Rain Barrels - Project for Fall

This was a tough year in terms of rainfall. As a result our water bill was through the roof this summer. We've intended to have rain barrels, or cisterns, to collect what rain we could to offset costs but also provide "better" water. Though they don't make a huge difference if there is no rain, they do and can make quite a difference with at least just some rain.

A cistern or rain barrel is simple. Something to hold water in that you collect through rainfall. Though it is simple, there are a few aspects to a good collection and holding device to make sure it works well and isn't a breeding ground for mosquitos.

Most home cisterns collect water that runs off the roof of the home - the roof surface is large so it tends to collect over a large surface and direct to just a few areas. In other words a barrel sitting out in the open will collect however much water falls in a given rain shower. If it rains a half an inch, that's how much will be collected in the cistern. If half and inch falls over 400 SF of roof and is directed into a single gutter system that's quite a lot of 1/2 inches! You'll be surprised how fast a properly located rain barrel can collect in even a lighter rainfall.

Some systems are tied directly to gutter systems, others like ours, are located at places under the roof eaves where the most rain collects and pours off the roof (our home doesn't have gutters).

WHAT WOULD MAKE THE WATER "BETTER"? In most cities drinking water or tap water is treated and often treated with chlorine to make it safe to drink. Your plants aren't big fans of chlorine. It's fine to water them with, but more "pure" water that has simply fallen from the sky isn't treated like this and your plants will love it.

+ + + + + + +

**Task objective**
Pick up the rain barrel write-up above where it stops and keep it going in the same voice.

Joint position lists
+ + + + + + +

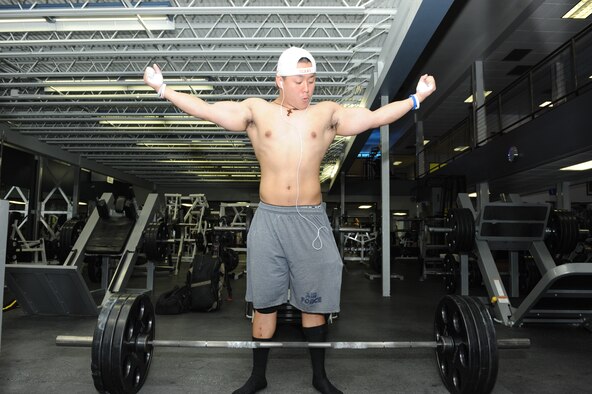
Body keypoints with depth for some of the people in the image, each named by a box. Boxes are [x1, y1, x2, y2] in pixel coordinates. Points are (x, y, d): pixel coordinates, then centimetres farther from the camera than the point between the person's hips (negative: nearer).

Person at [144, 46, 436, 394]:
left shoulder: (327, 114, 6)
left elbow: (375, 117, 5)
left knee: (315, 301, 11)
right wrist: (164, 89, -1)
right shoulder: (256, 110, 5)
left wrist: (416, 98, 0)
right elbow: (205, 110, 3)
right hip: (268, 219, 0)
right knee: (265, 303, 10)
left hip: (312, 220, 1)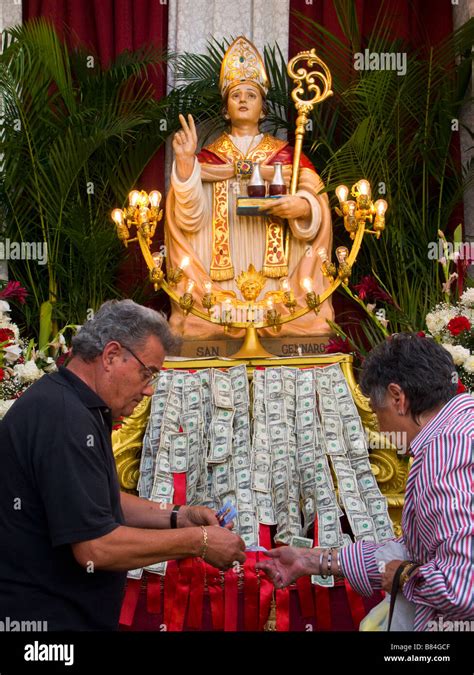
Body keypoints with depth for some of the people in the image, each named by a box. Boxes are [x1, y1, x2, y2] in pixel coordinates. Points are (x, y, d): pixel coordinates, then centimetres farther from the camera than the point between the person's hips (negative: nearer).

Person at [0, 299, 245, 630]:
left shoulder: (75, 407, 12)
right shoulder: (65, 417, -23)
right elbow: (95, 548, -26)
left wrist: (177, 516, 6)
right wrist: (198, 541, -16)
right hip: (42, 618, -10)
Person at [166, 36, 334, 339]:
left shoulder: (289, 156, 12)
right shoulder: (207, 158, 12)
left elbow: (317, 209, 2)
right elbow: (190, 217, -3)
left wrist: (303, 208, -20)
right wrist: (185, 162, -14)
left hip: (278, 283, 0)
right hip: (220, 288, 0)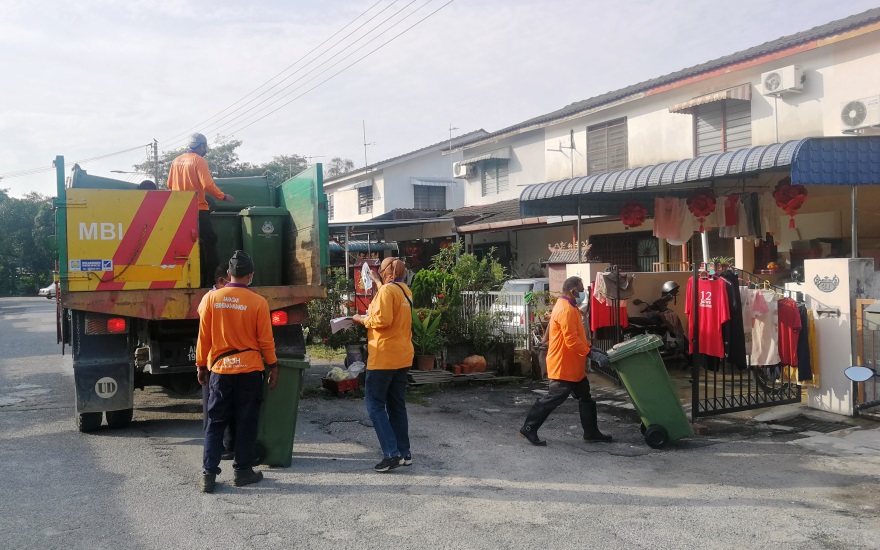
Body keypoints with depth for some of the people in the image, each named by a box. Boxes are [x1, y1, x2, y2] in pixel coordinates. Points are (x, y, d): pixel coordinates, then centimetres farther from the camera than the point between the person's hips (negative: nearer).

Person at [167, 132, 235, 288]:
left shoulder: (177, 161, 12)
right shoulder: (199, 160, -8)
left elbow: (170, 184, 14)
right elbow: (208, 185, -16)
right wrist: (224, 196, -5)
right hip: (198, 209, -7)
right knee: (209, 241, -1)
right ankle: (211, 279, -3)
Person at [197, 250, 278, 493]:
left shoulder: (212, 298, -4)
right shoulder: (258, 302, -9)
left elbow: (204, 337, 1)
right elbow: (266, 340, -4)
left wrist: (202, 365, 12)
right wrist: (273, 366, 8)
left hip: (220, 370, 2)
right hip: (249, 371, -2)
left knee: (215, 423, 9)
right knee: (246, 423, 9)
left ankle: (209, 473, 6)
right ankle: (242, 471, 15)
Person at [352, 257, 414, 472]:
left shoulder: (387, 290, -14)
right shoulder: (405, 290, 13)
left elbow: (382, 320, -23)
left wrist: (363, 320, -7)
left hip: (384, 357, -8)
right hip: (403, 357, 9)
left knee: (375, 404, -2)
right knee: (397, 405, 14)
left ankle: (392, 453, -9)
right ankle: (404, 453, 16)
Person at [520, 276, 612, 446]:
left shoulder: (570, 308, 14)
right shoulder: (565, 310, -21)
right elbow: (572, 341, -26)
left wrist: (591, 348, 12)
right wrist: (591, 354, -22)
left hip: (573, 366, 11)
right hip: (563, 366, -11)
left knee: (585, 397, 14)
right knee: (554, 398, -5)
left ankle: (591, 432, 21)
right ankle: (528, 428, 4)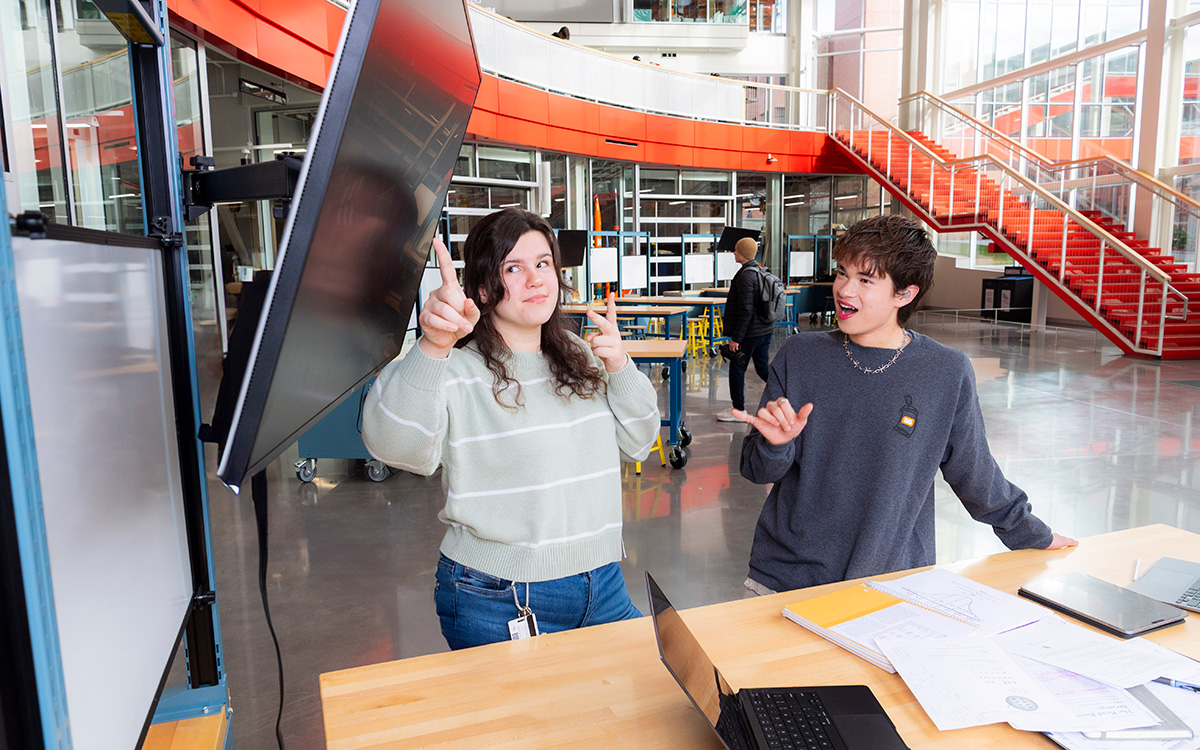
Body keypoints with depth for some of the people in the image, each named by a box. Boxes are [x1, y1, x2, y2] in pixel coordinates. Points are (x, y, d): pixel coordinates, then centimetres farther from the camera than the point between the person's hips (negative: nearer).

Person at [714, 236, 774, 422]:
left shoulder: (745, 276, -19)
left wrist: (736, 338, -19)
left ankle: (738, 410, 13)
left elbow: (746, 311, -22)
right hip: (765, 330, 9)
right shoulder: (762, 272, 11)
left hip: (750, 332, -9)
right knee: (763, 367, 16)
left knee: (737, 369, 4)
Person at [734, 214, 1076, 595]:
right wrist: (775, 445, -20)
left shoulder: (948, 374, -5)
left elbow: (975, 474, 10)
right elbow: (757, 470, 1)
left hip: (891, 584, 0)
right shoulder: (799, 356, -3)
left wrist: (1033, 535, 22)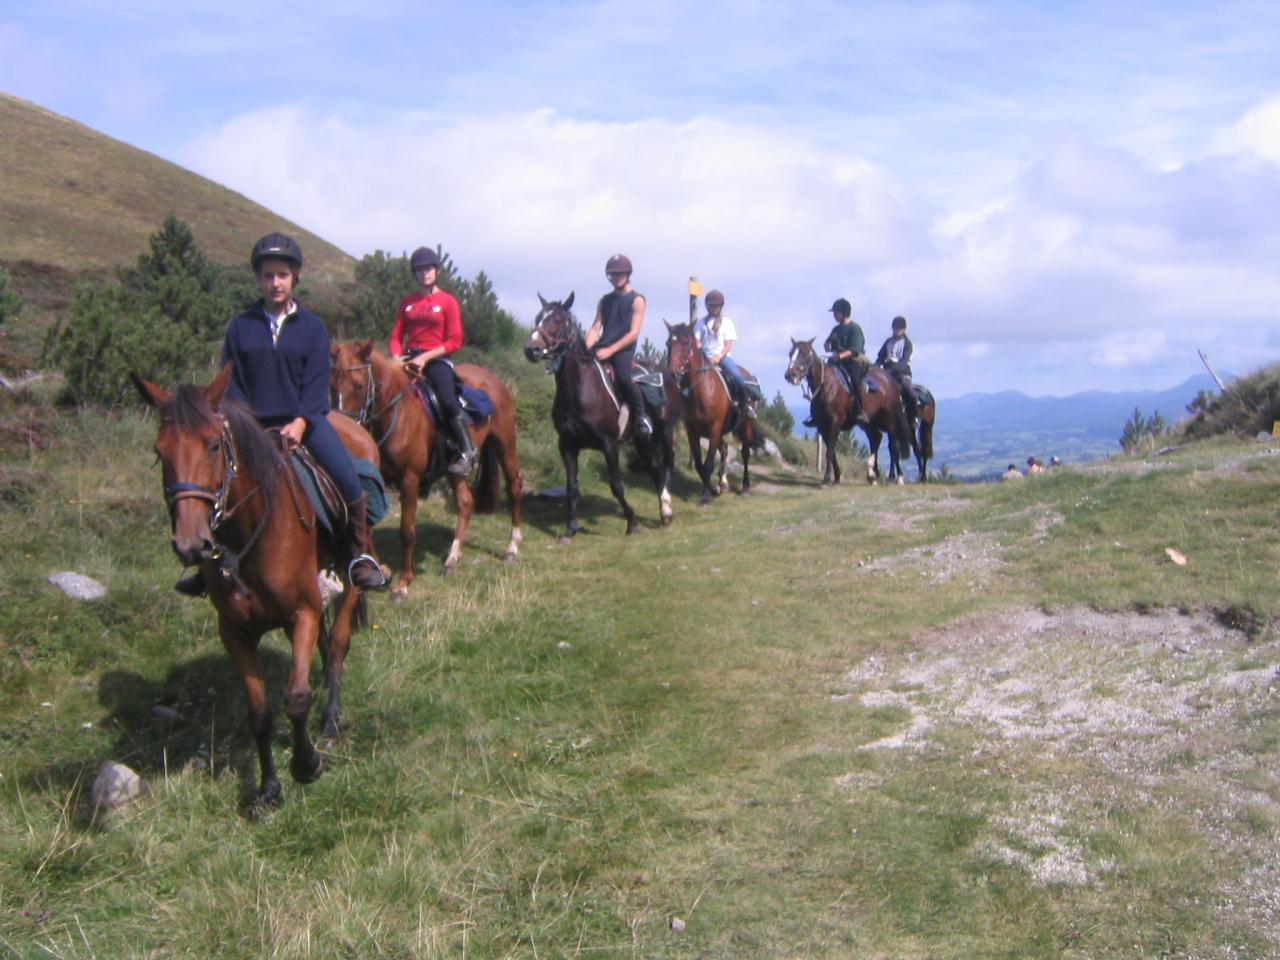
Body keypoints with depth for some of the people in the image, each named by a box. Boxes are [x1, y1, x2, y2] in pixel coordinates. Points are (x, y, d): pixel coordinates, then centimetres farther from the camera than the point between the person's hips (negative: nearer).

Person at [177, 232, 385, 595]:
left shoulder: (312, 327, 4)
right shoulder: (241, 327, 6)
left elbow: (317, 384, -3)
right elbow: (231, 384, 5)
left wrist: (300, 422, -19)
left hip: (304, 420, -1)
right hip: (253, 425, 1)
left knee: (350, 483, -19)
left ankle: (361, 555, 1)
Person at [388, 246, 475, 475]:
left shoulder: (447, 301, 1)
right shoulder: (407, 303, 14)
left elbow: (455, 340, -5)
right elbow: (396, 335, 11)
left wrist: (425, 357, -14)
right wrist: (397, 358, -11)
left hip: (437, 359, -5)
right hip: (410, 360, 5)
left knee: (447, 401, -28)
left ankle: (467, 451, -15)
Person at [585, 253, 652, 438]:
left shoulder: (637, 300, 1)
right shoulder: (605, 300, 17)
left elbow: (634, 333, -7)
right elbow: (595, 328, 12)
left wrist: (611, 350, -17)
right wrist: (586, 349, -8)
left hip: (623, 349, -5)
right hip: (603, 349, 6)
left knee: (623, 376, -33)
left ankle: (641, 416, -15)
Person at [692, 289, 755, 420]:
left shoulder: (726, 322, 6)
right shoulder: (701, 323, 13)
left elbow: (728, 344, -1)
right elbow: (697, 341, 7)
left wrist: (719, 356, -18)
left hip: (723, 356, -2)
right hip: (705, 358, 2)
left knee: (738, 378, -26)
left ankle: (745, 405, -7)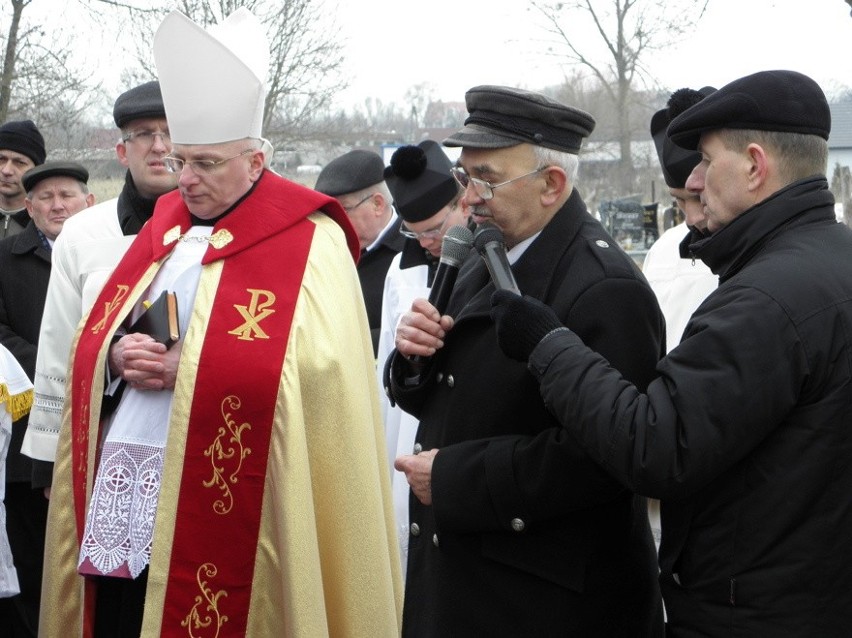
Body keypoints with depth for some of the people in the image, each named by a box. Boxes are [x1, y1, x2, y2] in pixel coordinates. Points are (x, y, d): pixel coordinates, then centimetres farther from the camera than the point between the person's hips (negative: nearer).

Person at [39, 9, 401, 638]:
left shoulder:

+ + + + + + +

**Task answer**
*First and foremost, an opening to collect the water. As mentioned above collection through a gutter system provides a direct collection method. For ours which aren't connected to gutters the opening at the top is pretty much the entire area of the top.

*Screening at the opening and at any opening that would allow mosquitoes inside. Mosquitoes lay their eggs in still water, exactly what you are collecting and holding. Screening will keep them out and prevent you from adding mosquito farming to your urban farm!

*A spigot - for obvious reasons! You need to hook the hose up somewhere.

*An overflow spout or opening. Water could just flow out of the top if the barrel is overfllling, but most have a separate valve to do this. Many, like ours, have a fitting that would allow a hose to be hooked up so water overflowing out of the barrel could be directed elsehwere.

*A platform - while not a "must", a bit of elevation helps with hooking up the hose, but more importantly raising the water above the level that you'll be using creates pressure that pushes the water out of the hose. The pressure, generally, from your cistern will not be nearly as high as water from your home spigot.